Exercise materials:
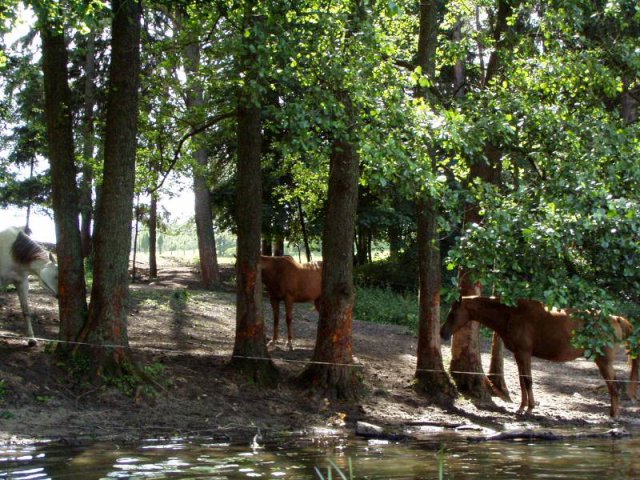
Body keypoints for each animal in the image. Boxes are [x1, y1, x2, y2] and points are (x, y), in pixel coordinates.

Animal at [442, 296, 636, 416]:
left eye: (452, 313)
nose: (442, 332)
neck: (512, 315)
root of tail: (615, 318)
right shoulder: (519, 355)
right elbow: (522, 381)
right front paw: (521, 408)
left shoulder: (524, 353)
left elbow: (527, 381)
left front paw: (529, 408)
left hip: (603, 361)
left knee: (614, 386)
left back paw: (614, 416)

Problem to solve: The records above must be echoed exactly, minus their pictures.

Response:
Body keypoints for each animal in the image. Boxes are [x1, y1, x2, y2] and points are (x, y), in pixel coordinates.

Animal at [442, 296, 636, 416]:
left eye: (452, 313)
nose: (442, 332)
neck: (512, 315)
root of tail: (615, 318)
right shoulder: (519, 355)
right elbow: (522, 381)
right front paw: (521, 408)
left shoulder: (524, 353)
left elbow: (527, 381)
left front paw: (529, 408)
left hip: (603, 361)
left knee: (614, 386)
left back paw: (614, 416)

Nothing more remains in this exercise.